**Prompt:**
Could you quote the material below word for word, from the line containing "state / province: Central" up to and including the line containing "locality: Wyaka, SE shore of Tapakuma Lake"?

**Recorded data:**
____________________

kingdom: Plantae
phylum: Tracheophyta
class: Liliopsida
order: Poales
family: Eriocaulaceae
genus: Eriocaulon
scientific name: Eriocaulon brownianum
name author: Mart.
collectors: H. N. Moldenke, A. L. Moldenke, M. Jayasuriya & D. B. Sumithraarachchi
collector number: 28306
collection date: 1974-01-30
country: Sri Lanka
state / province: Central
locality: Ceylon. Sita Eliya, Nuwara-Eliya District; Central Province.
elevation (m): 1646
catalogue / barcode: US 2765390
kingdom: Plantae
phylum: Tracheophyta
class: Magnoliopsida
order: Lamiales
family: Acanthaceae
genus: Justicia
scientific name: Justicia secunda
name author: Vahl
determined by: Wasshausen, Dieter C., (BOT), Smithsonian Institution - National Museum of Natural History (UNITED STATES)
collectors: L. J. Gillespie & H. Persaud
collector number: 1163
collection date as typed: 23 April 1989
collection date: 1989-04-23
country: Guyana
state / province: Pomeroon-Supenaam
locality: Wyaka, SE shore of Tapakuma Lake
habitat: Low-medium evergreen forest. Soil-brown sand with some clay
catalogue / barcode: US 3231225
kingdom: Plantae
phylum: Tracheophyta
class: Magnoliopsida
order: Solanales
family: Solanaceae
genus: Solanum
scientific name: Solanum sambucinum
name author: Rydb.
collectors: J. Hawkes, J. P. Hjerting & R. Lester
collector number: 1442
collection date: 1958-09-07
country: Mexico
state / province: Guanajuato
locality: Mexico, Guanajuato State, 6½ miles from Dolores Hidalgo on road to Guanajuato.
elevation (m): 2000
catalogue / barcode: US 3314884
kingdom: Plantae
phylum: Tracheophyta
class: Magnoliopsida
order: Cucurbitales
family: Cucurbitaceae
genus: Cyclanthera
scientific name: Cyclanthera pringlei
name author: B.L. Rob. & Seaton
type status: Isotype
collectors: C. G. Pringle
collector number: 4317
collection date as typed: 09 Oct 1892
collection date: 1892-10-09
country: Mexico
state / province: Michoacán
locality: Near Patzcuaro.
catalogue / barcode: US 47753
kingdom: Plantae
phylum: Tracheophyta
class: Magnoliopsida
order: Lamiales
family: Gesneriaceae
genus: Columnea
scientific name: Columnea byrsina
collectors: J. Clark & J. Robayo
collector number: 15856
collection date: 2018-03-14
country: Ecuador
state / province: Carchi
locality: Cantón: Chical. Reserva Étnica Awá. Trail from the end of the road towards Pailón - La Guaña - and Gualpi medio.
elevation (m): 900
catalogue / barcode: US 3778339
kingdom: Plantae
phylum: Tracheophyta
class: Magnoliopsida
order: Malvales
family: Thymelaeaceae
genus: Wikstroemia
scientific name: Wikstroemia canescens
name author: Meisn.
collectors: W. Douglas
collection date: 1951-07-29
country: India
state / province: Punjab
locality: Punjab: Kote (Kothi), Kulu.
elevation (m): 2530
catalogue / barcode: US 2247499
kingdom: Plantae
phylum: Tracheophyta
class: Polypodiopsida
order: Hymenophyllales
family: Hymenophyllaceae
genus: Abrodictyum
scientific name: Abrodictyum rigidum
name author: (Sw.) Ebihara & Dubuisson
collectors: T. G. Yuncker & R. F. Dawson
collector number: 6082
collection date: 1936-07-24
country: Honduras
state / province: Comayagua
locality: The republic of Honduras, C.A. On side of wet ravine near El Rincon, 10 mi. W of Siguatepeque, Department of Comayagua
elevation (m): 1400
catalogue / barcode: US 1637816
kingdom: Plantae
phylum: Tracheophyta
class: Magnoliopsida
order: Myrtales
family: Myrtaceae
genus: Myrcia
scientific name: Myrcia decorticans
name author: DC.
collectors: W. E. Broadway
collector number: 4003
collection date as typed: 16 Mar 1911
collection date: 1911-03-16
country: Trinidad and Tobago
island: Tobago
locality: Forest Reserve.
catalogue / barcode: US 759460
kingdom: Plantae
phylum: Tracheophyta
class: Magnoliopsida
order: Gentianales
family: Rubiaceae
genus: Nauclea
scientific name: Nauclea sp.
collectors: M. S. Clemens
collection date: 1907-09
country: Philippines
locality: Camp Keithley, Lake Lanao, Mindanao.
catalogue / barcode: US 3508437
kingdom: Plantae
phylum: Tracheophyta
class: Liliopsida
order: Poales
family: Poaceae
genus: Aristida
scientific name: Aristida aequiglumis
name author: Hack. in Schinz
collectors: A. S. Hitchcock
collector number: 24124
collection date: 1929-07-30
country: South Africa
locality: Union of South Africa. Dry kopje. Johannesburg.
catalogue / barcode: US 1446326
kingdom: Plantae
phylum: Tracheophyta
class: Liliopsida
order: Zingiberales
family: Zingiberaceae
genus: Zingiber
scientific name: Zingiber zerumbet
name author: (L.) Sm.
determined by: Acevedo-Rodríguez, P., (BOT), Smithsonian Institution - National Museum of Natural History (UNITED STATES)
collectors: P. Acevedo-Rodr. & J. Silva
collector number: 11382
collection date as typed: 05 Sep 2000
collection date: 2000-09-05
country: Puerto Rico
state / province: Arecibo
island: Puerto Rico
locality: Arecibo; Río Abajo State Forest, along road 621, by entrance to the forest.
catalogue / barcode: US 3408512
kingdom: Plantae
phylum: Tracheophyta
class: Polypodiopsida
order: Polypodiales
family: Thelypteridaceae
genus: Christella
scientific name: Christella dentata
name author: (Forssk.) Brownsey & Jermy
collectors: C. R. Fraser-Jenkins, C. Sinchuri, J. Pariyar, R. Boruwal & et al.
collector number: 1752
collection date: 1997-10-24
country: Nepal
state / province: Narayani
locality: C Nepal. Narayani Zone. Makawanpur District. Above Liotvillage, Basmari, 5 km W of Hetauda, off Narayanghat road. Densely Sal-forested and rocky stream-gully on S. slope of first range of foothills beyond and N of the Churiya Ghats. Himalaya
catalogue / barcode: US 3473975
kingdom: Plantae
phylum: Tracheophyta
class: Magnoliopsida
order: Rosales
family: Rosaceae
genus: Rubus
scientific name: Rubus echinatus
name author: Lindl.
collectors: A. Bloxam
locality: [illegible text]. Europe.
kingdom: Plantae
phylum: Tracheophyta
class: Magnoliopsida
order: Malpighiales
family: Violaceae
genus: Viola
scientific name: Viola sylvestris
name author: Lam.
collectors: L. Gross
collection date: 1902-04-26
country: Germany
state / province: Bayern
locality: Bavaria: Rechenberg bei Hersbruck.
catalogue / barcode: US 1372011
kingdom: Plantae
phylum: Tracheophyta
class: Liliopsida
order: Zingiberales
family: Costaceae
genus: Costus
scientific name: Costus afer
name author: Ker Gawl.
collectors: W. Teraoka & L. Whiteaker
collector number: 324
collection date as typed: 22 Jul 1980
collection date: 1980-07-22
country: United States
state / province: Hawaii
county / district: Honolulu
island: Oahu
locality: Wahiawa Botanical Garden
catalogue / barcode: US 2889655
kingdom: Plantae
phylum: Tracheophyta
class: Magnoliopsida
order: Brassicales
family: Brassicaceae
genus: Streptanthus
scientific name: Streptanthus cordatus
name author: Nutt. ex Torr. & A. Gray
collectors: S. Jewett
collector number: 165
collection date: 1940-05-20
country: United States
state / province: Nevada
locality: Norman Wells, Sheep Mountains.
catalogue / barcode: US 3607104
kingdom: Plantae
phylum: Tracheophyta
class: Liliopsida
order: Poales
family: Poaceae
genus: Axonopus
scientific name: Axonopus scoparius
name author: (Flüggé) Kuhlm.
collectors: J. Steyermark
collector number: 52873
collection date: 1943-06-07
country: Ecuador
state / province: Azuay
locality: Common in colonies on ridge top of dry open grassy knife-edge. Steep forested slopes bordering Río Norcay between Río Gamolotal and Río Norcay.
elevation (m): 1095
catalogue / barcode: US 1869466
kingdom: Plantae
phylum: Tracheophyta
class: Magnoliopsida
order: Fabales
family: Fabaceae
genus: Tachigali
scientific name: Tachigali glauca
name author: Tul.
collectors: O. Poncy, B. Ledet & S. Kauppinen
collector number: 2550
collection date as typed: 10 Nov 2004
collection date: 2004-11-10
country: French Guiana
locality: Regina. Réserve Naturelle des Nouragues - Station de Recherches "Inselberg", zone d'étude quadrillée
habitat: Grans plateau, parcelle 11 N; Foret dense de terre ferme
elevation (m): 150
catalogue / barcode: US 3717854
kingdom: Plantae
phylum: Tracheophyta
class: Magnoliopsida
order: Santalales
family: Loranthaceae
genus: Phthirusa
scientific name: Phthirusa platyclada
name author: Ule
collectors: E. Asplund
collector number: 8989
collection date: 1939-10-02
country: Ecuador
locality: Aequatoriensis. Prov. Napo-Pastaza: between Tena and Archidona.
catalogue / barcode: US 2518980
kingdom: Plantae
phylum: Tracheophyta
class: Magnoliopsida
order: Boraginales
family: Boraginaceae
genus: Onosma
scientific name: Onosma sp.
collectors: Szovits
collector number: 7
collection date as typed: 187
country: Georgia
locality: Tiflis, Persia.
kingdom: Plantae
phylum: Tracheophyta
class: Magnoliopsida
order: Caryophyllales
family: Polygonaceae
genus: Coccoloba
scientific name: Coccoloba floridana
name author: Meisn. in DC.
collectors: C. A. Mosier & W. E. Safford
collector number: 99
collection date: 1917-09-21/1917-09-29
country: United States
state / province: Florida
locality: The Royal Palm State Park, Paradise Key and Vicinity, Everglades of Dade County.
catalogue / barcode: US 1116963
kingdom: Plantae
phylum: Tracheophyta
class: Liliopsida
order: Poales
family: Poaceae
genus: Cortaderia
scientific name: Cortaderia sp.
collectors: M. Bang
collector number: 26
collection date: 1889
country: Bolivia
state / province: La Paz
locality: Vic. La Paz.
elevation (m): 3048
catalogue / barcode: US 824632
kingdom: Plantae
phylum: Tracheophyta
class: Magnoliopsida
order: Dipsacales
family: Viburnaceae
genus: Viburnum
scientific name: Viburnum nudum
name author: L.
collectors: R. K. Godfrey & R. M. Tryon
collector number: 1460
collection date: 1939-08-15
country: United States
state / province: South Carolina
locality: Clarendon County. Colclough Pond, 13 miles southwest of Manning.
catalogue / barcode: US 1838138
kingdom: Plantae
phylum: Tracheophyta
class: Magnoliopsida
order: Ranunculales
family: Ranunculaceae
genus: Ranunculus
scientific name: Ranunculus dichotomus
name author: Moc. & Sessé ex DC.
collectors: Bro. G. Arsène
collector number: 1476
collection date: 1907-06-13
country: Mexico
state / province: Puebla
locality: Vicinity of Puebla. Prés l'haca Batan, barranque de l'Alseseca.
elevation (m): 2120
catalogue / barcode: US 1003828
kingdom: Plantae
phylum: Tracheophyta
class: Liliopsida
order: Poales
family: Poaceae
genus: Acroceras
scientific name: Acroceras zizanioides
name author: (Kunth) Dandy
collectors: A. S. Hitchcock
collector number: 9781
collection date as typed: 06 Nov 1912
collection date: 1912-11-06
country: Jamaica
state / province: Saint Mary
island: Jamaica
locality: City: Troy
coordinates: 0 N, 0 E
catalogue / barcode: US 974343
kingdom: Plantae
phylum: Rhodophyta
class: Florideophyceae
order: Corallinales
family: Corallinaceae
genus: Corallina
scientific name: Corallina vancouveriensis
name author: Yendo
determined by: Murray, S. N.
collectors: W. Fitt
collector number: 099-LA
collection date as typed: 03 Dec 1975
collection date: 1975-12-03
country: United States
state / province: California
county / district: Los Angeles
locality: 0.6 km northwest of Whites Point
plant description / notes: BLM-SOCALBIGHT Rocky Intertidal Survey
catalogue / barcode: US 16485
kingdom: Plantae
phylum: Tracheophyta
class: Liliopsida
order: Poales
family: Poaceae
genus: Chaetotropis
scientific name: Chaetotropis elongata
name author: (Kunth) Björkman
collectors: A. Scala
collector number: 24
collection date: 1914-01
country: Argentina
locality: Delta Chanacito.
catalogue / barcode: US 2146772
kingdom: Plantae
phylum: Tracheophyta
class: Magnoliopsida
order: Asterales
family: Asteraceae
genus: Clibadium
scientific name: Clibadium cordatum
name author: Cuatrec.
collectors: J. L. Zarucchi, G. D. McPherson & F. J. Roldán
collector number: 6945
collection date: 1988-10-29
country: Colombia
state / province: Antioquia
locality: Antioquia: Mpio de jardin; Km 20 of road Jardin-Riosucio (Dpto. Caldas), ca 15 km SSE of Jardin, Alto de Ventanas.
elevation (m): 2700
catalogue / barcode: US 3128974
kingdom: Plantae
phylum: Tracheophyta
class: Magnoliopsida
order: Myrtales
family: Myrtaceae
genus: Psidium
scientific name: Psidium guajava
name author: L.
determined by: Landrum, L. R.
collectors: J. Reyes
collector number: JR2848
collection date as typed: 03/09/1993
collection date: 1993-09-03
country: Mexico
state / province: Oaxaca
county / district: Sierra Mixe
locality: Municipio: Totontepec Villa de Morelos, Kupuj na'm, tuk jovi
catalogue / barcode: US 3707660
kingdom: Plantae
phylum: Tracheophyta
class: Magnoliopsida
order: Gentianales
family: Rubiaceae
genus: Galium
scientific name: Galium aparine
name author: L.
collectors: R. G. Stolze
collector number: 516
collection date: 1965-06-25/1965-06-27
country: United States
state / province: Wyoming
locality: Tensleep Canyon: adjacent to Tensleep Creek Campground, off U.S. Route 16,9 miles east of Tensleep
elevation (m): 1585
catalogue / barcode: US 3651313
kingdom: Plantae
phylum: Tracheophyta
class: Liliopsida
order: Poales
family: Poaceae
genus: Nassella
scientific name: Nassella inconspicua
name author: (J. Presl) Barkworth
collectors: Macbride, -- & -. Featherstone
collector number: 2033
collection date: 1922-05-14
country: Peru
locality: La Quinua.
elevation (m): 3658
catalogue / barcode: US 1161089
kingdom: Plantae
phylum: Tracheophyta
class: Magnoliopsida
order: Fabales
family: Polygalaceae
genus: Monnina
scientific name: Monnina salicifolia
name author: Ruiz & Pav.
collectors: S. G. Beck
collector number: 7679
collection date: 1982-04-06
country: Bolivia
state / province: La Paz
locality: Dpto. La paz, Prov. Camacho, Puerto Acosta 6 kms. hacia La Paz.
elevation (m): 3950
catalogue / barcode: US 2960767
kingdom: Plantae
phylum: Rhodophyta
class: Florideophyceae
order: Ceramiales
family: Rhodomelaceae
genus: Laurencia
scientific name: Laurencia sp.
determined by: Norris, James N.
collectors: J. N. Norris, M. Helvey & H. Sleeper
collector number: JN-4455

____________________

**Complete answer:**
state / province: Central
locality: Ceylon. Sita Eliya, Nuwara-Eliya District; Central Province.
elevation (m): 1646
catalogue / barcode: US 2765390
kingdom: Plantae
phylum: Tracheophyta
class: Magnoliopsida
order: Lamiales
family: Acanthaceae
genus: Justicia
scientific name: Justicia secunda
name author: Vahl
determined by: Wasshausen, Dieter C., (BOT), Smithsonian Institution - National Museum of Natural History (UNITED STATES)
collectors: L. J. Gillespie & H. Persaud
collector number: 1163
collection date as typed: 23 April 1989
collection date: 1989-04-23
country: Guyana
state / province: Pomeroon-Supenaam
locality: Wyaka, SE shore of Tapakuma Lake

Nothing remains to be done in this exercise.